Nonna Pia's may or may not have a deal, but in the meantime the company is forging its own path

click to enlarge PHOTO SUBMITTED - let's make a deal Natasha and Norm Strim's Dragons' Den segment will air in the new season, which begins in mid October.
  • Photo submitted
  • let's make a deal Natasha and Norm Strim's Dragons' Den segment will air in the new season, which begins in mid October.

Norm and Natasha Strim used to order their Italian vinegar in five-litre containers — the backbone of their one-of-a-kind, made-in-Whistler balsamic reduction.

Six months ago they started ordering in 220 litre drums, straight from Modena, Italy to the Port of Vancouver.

That gives just an inkling of their whirlwind, roller-coaster ride since March when they first went before Canada's dragons on the CBC hit show Dragons' Den to ask for money to take their Nonna Pia's balsamic vinegar nationwide.
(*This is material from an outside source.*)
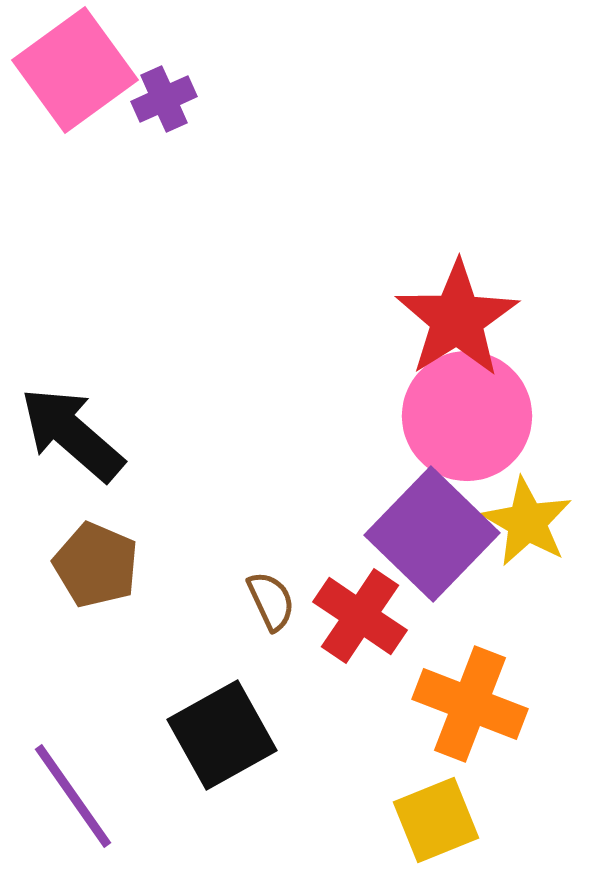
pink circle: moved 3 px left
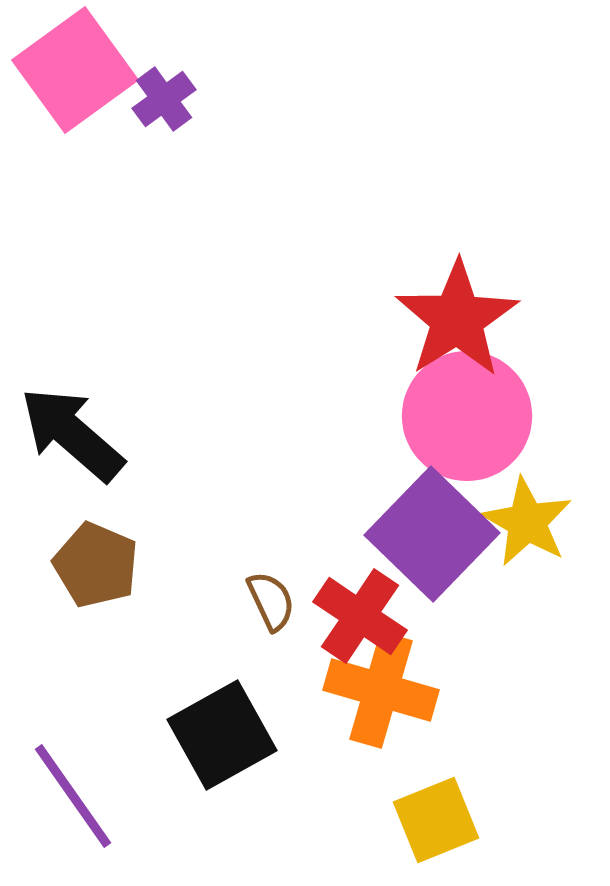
purple cross: rotated 12 degrees counterclockwise
orange cross: moved 89 px left, 14 px up; rotated 5 degrees counterclockwise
"Whether or not we got a deal on Dragons' Den, we can't talk about that," said Natasha Strim.

"(But) we are thrilled with how everything went when we filmed for Dragons' Den. It couldn't have gone better. We are extremely excited to see our segment aired on the upcoming season of Dragons' Den beginning mid October.

"(And) the mentoring and help we've gotten since (we filmed)... I guess we're sponges and we just take as much as we can from people!"
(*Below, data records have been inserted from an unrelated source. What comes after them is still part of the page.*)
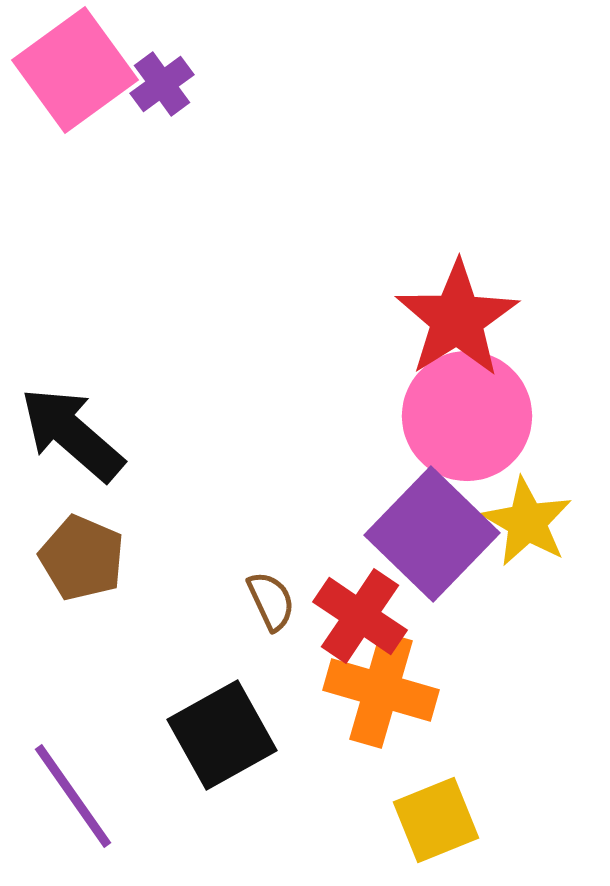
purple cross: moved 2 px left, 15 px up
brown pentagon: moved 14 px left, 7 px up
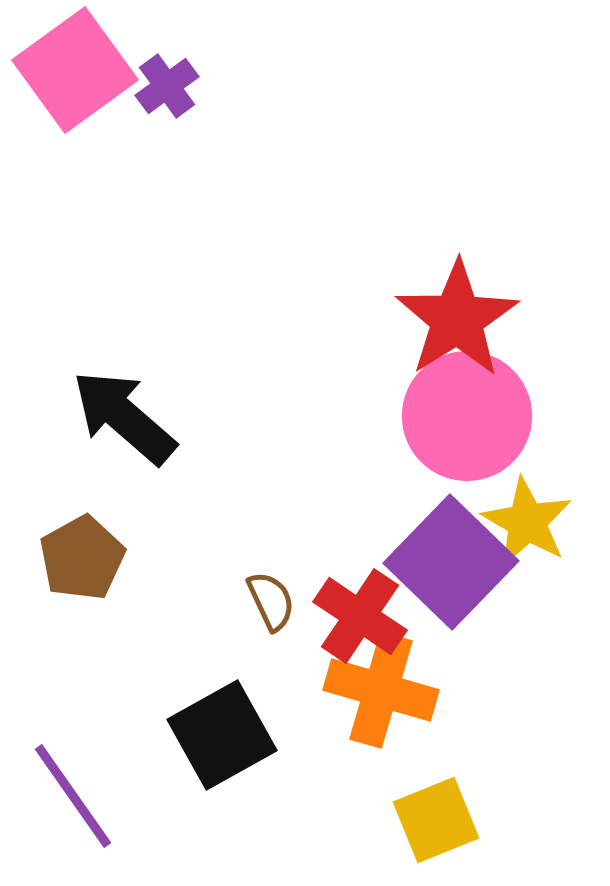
purple cross: moved 5 px right, 2 px down
black arrow: moved 52 px right, 17 px up
purple square: moved 19 px right, 28 px down
brown pentagon: rotated 20 degrees clockwise
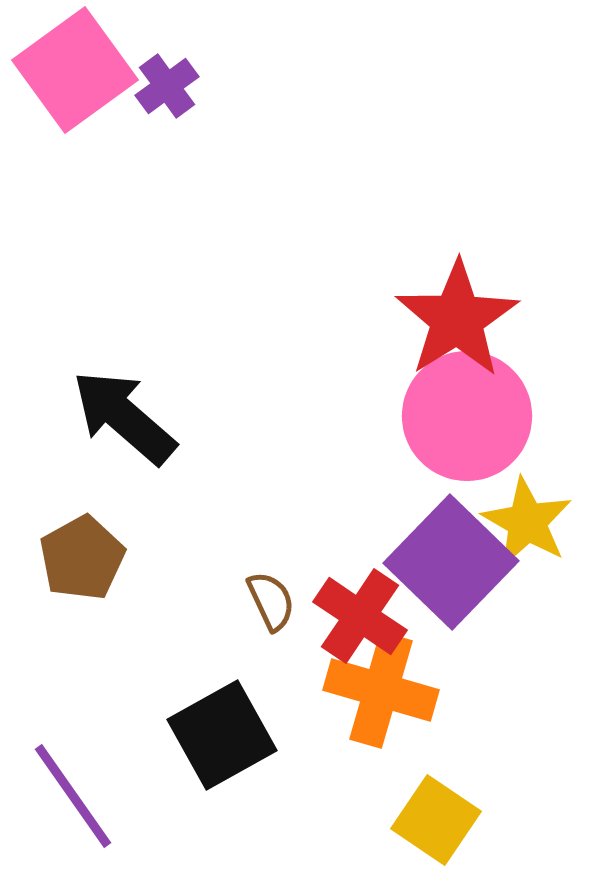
yellow square: rotated 34 degrees counterclockwise
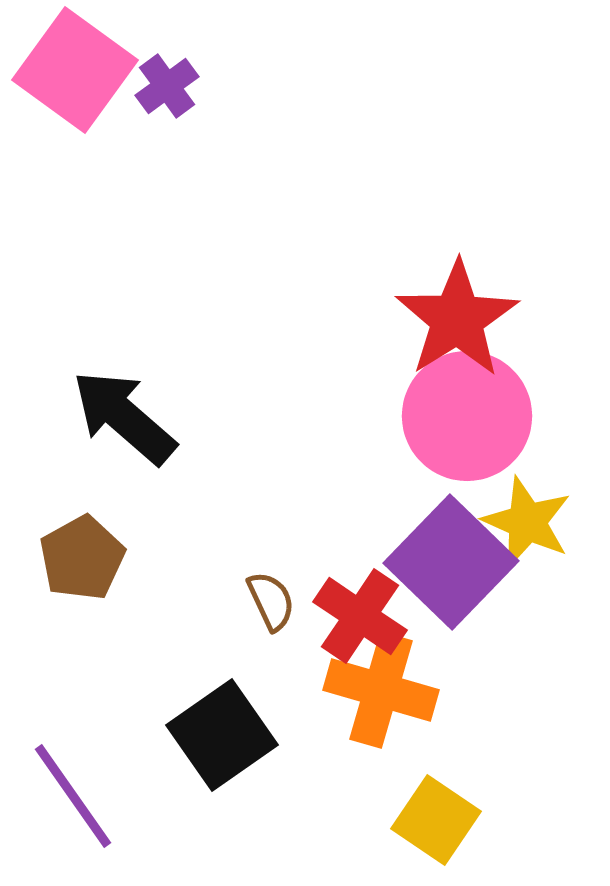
pink square: rotated 18 degrees counterclockwise
yellow star: rotated 6 degrees counterclockwise
black square: rotated 6 degrees counterclockwise
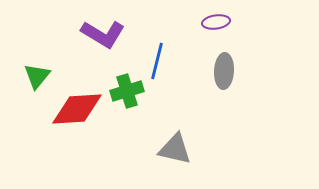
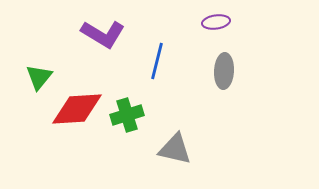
green triangle: moved 2 px right, 1 px down
green cross: moved 24 px down
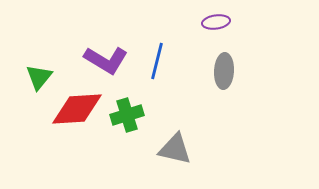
purple L-shape: moved 3 px right, 26 px down
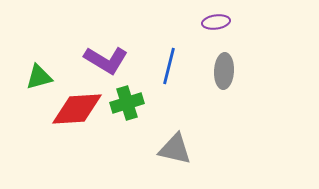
blue line: moved 12 px right, 5 px down
green triangle: rotated 36 degrees clockwise
green cross: moved 12 px up
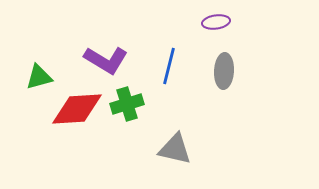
green cross: moved 1 px down
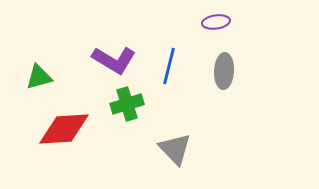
purple L-shape: moved 8 px right
red diamond: moved 13 px left, 20 px down
gray triangle: rotated 33 degrees clockwise
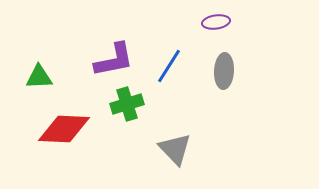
purple L-shape: rotated 42 degrees counterclockwise
blue line: rotated 18 degrees clockwise
green triangle: rotated 12 degrees clockwise
red diamond: rotated 6 degrees clockwise
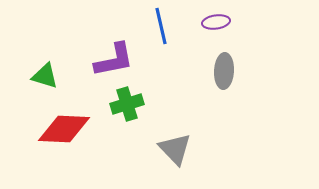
blue line: moved 8 px left, 40 px up; rotated 45 degrees counterclockwise
green triangle: moved 6 px right, 1 px up; rotated 20 degrees clockwise
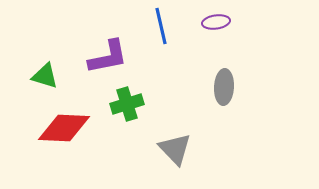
purple L-shape: moved 6 px left, 3 px up
gray ellipse: moved 16 px down
red diamond: moved 1 px up
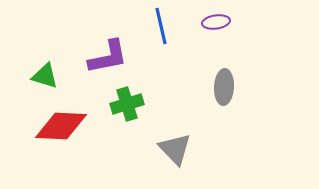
red diamond: moved 3 px left, 2 px up
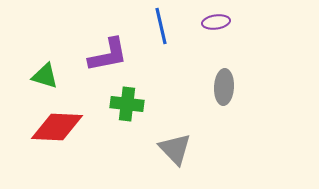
purple L-shape: moved 2 px up
green cross: rotated 24 degrees clockwise
red diamond: moved 4 px left, 1 px down
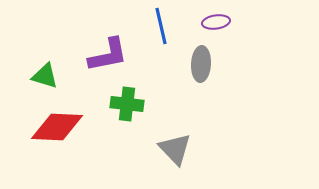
gray ellipse: moved 23 px left, 23 px up
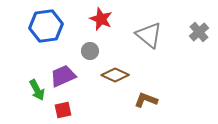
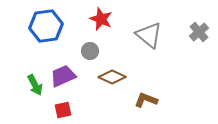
brown diamond: moved 3 px left, 2 px down
green arrow: moved 2 px left, 5 px up
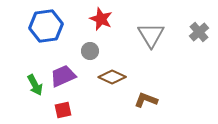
gray triangle: moved 2 px right; rotated 20 degrees clockwise
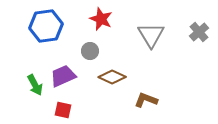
red square: rotated 24 degrees clockwise
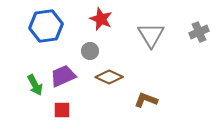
gray cross: rotated 18 degrees clockwise
brown diamond: moved 3 px left
red square: moved 1 px left; rotated 12 degrees counterclockwise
Since they filmed in Toronto in March, and were put through the paces by some of the top business minds, Nonna Pia's has quietly grown from strength to strength.

At filming, they were in 358 stores, mostly throughout B.C.

Since then, the Strim's have closed two major deals, most notably in the last month, with Loblaw's and Sobey's in Eastern Canada. Their store count will soon be in the range of 1,500.

"We've been told that in the history of Dragons' Den we've shown the most growth for a company between filming and airing," said Strim.

And they've had to roll with the punches when things haven't panned out as planned too.

For example, the goal was to find co-packers in the east — a company that would make manufacture and package the balsamic reduction according to Norm's recipe and specifications.

But with 12 hours needed to cook the balsamic reduction, co-packers were hard to come by.

"It's all about kettle time," said Norm.

So, on to plan B — renting the space beside their Function Junction kitchen and making it all in Whistler.

"Now we're producing everything for all of Canada and the States in Whistler," said Natasha.

The second space is acting as warehouse space. They're used to storing 120,000 to 150,000 bottles in inventory.

"With these new accounts, we're going to have to sit on at least 400,000," she added. "Now we're trying to make up all this product, and that's just to service the stores. That's not even taking into account that in six weeks we may go live on television and everything will need to double!"

Until they hear about an airdate, it's full steam ahead to meet the commitments of the last six months.

Norm added with a smile: "We've accomplished what we set out to accomplish with the help of the Dragons, without the help of the Dragons... if that makes sense."